▸ The problem: Would you copy the entries that follow exactly, leaving out every picture?

▸ Data excerpts:
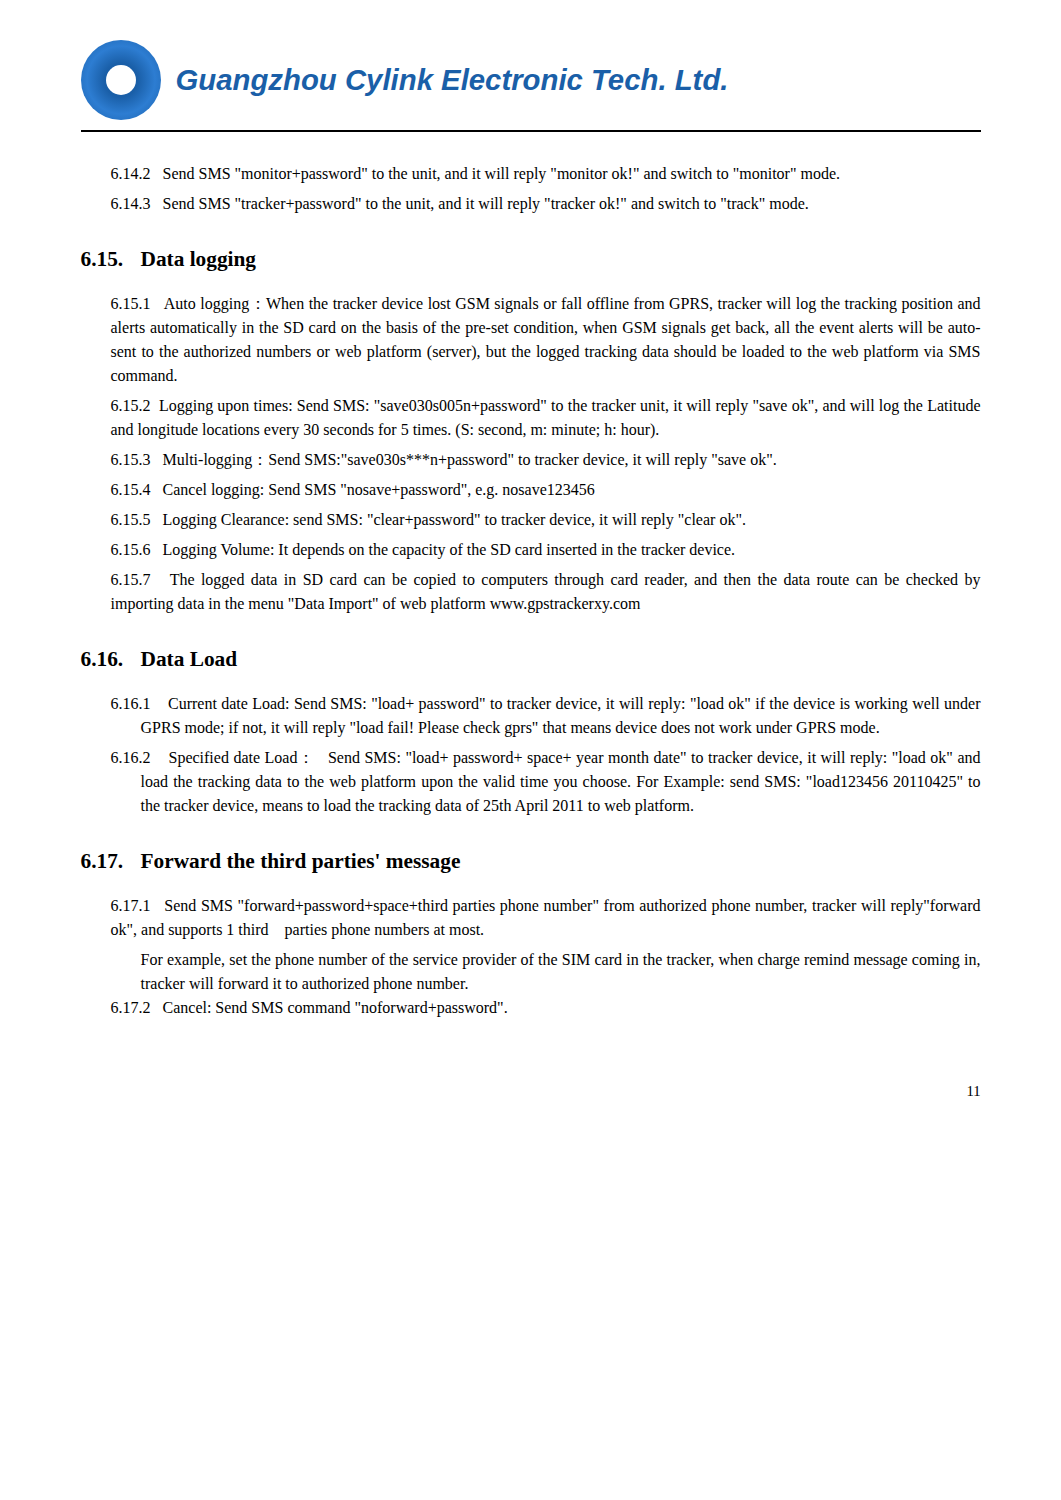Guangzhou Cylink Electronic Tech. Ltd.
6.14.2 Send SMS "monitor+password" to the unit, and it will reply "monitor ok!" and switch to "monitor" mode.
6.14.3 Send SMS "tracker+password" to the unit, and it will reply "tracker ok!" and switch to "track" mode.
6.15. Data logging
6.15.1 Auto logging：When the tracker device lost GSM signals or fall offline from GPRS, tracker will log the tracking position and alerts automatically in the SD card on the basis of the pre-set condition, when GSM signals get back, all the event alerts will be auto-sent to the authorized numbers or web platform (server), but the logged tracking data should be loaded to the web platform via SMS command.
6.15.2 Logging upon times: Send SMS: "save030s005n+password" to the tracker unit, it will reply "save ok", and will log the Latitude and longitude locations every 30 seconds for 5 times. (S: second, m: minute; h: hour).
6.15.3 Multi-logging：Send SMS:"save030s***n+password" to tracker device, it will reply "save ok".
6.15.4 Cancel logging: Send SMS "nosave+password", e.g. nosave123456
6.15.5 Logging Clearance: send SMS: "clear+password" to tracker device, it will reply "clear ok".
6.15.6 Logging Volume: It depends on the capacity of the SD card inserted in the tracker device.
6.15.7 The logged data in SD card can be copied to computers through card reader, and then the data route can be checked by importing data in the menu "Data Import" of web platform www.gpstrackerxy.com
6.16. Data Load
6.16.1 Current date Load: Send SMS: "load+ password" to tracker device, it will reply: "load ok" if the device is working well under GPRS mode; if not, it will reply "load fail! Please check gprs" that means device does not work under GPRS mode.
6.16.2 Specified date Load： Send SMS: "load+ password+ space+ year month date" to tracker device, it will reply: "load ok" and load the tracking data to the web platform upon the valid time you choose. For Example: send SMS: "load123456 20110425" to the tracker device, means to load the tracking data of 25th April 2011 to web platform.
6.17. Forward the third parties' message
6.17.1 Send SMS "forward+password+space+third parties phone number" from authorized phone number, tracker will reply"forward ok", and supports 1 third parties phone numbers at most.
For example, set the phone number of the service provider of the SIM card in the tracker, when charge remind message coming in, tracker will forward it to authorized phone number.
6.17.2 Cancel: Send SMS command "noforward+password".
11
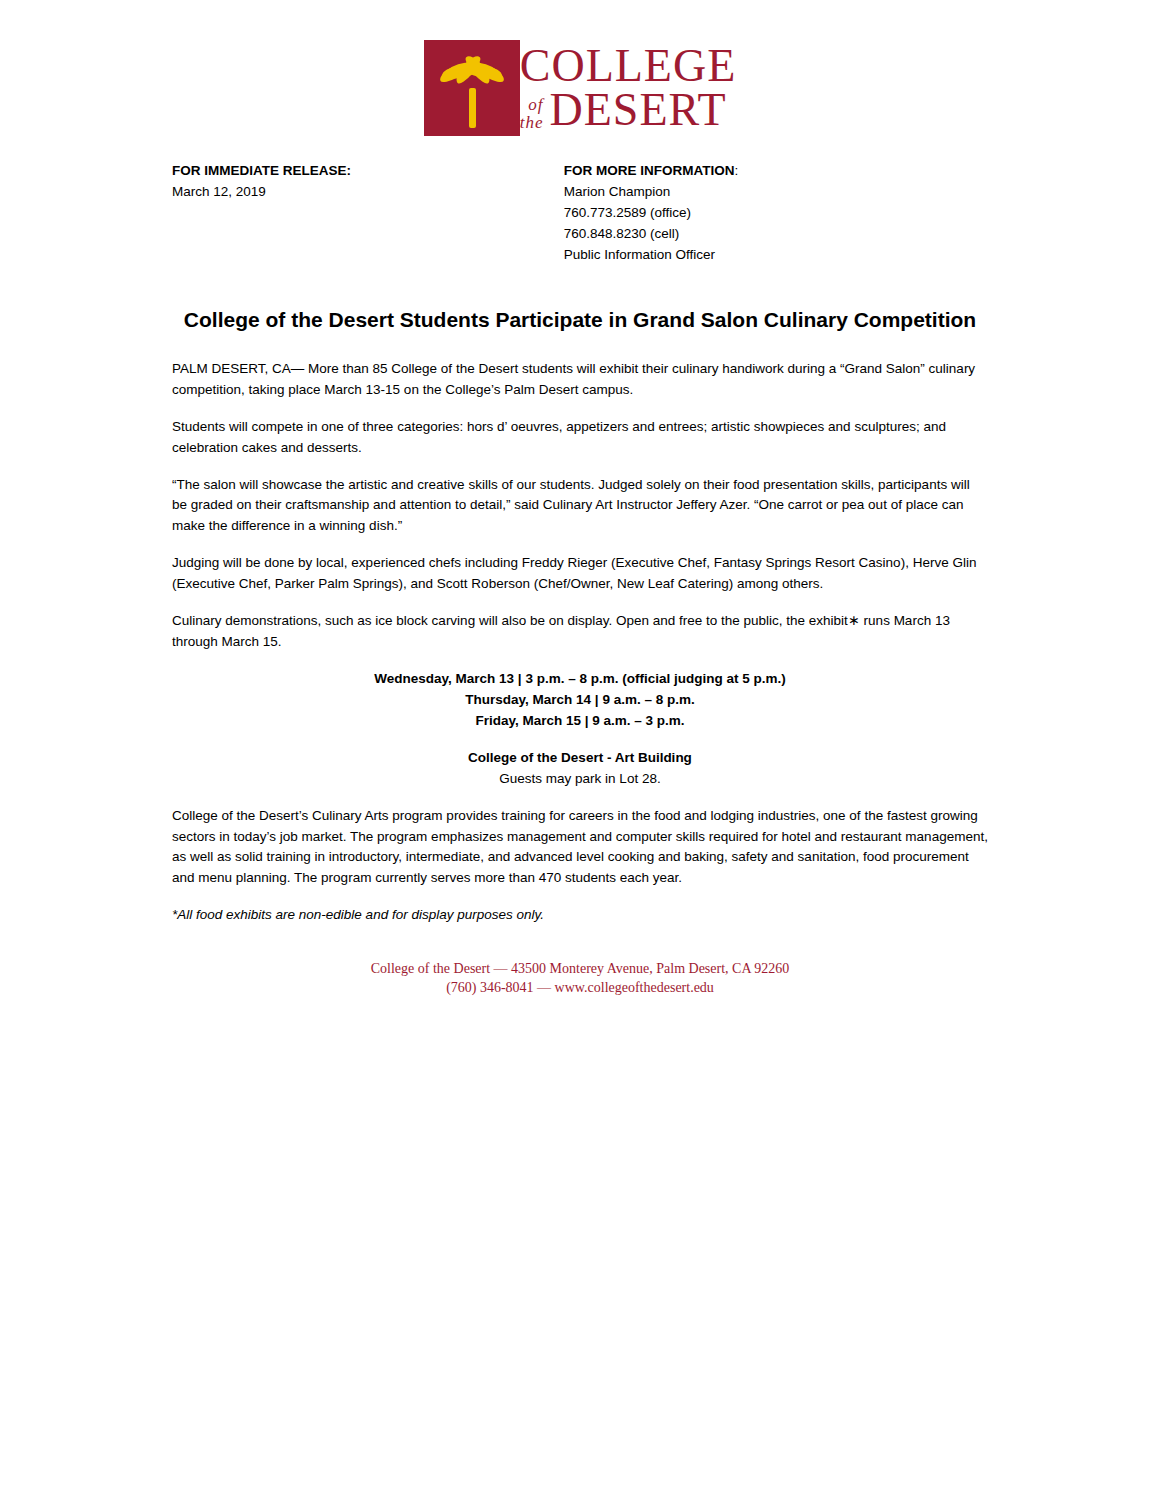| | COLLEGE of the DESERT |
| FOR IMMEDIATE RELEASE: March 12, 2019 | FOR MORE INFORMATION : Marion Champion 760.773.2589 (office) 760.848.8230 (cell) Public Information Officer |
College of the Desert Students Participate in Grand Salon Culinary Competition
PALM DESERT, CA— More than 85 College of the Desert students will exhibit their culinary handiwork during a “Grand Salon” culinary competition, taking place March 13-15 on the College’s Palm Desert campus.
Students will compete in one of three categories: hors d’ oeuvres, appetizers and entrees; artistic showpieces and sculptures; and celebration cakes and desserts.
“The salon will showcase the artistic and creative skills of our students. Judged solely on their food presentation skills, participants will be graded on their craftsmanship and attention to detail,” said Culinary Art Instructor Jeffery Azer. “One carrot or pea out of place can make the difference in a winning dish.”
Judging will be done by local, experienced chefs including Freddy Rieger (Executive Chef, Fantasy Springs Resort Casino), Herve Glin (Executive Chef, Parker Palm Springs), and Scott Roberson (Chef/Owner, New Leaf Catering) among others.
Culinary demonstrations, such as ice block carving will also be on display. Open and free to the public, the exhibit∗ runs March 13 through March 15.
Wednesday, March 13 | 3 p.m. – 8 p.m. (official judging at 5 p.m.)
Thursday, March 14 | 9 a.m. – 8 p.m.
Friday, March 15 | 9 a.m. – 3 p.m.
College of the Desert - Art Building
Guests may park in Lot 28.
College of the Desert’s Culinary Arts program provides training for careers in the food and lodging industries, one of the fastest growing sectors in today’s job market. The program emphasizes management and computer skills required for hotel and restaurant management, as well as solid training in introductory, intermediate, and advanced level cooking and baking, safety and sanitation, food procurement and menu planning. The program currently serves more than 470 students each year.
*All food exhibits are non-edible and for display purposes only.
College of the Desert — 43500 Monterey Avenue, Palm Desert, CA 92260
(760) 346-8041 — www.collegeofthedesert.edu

▸ Exercise response:
Guangzhou Cylink Electronic Tech. Ltd.
6.14.2 Send SMS "monitor+password" to the unit, and it will reply "monitor ok!" and switch to "monitor" mode.
6.14.3 Send SMS "tracker+password" to the unit, and it will reply "tracker ok!" and switch to "track" mode.
6.15. Data logging
6.15.1 Auto logging：When the tracker device lost GSM signals or fall offline from GPRS, tracker will log the tracking position and alerts automatically in the SD card on the basis of the pre-set condition, when GSM signals get back, all the event alerts will be auto-sent to the authorized numbers or web platform (server), but the logged tracking data should be loaded to the web platform via SMS command.
6.15.2 Logging upon times: Send SMS: "save030s005n+password" to the tracker unit, it will reply "save ok", and will log the Latitude and longitude locations every 30 seconds for 5 times. (S: second, m: minute; h: hour).
6.15.3 Multi-logging：Send SMS:"save030s***n+password" to tracker device, it will reply "save ok".
6.15.4 Cancel logging: Send SMS "nosave+password", e.g. nosave123456
6.15.5 Logging Clearance: send SMS: "clear+password" to tracker device, it will reply "clear ok".
6.15.6 Logging Volume: It depends on the capacity of the SD card inserted in the tracker device.
6.15.7 The logged data in SD card can be copied to computers through card reader, and then the data route can be checked by importing data in the menu "Data Import" of web platform www.gpstrackerxy.com
6.16. Data Load
6.16.1 Current date Load: Send SMS: "load+ password" to tracker device, it will reply: "load ok" if the device is working well under GPRS mode; if not, it will reply "load fail! Please check gprs" that means device does not work under GPRS mode.
6.16.2 Specified date Load： Send SMS: "load+ password+ space+ year month date" to tracker device, it will reply: "load ok" and load the tracking data to the web platform upon the valid time you choose. For Example: send SMS: "load123456 20110425" to the tracker device, means to load the tracking data of 25th April 2011 to web platform.
6.17. Forward the third parties' message
6.17.1 Send SMS "forward+password+space+third parties phone number" from authorized phone number, tracker will reply"forward ok", and supports 1 third parties phone numbers at most.
For example, set the phone number of the service provider of the SIM card in the tracker, when charge remind message coming in, tracker will forward it to authorized phone number.
6.17.2 Cancel: Send SMS command "noforward+password".
11
| | COLLEGE of the DESERT |
| FOR IMMEDIATE RELEASE: March 12, 2019 | FOR MORE INFORMATION : Marion Champion 760.773.2589 (office) 760.848.8230 (cell) Public Information Officer |
College of the Desert Students Participate in Grand Salon Culinary Competition
PALM DESERT, CA— More than 85 College of the Desert students will exhibit their culinary handiwork during a “Grand Salon” culinary competition, taking place March 13-15 on the College’s Palm Desert campus.
Students will compete in one of three categories: hors d’ oeuvres, appetizers and entrees; artistic showpieces and sculptures; and celebration cakes and desserts.
“The salon will showcase the artistic and creative skills of our students. Judged solely on their food presentation skills, participants will be graded on their craftsmanship and attention to detail,” said Culinary Art Instructor Jeffery Azer. “One carrot or pea out of place can make the difference in a winning dish.”
Judging will be done by local, experienced chefs including Freddy Rieger (Executive Chef, Fantasy Springs Resort Casino), Herve Glin (Executive Chef, Parker Palm Springs), and Scott Roberson (Chef/Owner, New Leaf Catering) among others.
Culinary demonstrations, such as ice block carving will also be on display. Open and free to the public, the exhibit∗ runs March 13 through March 15.
Wednesday, March 13 | 3 p.m. – 8 p.m. (official judging at 5 p.m.)
Thursday, March 14 | 9 a.m. – 8 p.m.
Friday, March 15 | 9 a.m. – 3 p.m.
College of the Desert - Art Building
Guests may park in Lot 28.
College of the Desert’s Culinary Arts program provides training for careers in the food and lodging industries, one of the fastest growing sectors in today’s job market. The program emphasizes management and computer skills required for hotel and restaurant management, as well as solid training in introductory, intermediate, and advanced level cooking and baking, safety and sanitation, food procurement and menu planning. The program currently serves more than 470 students each year.
*All food exhibits are non-edible and for display purposes only.
College of the Desert — 43500 Monterey Avenue, Palm Desert, CA 92260
(760) 346-8041 — www.collegeofthedesert.edu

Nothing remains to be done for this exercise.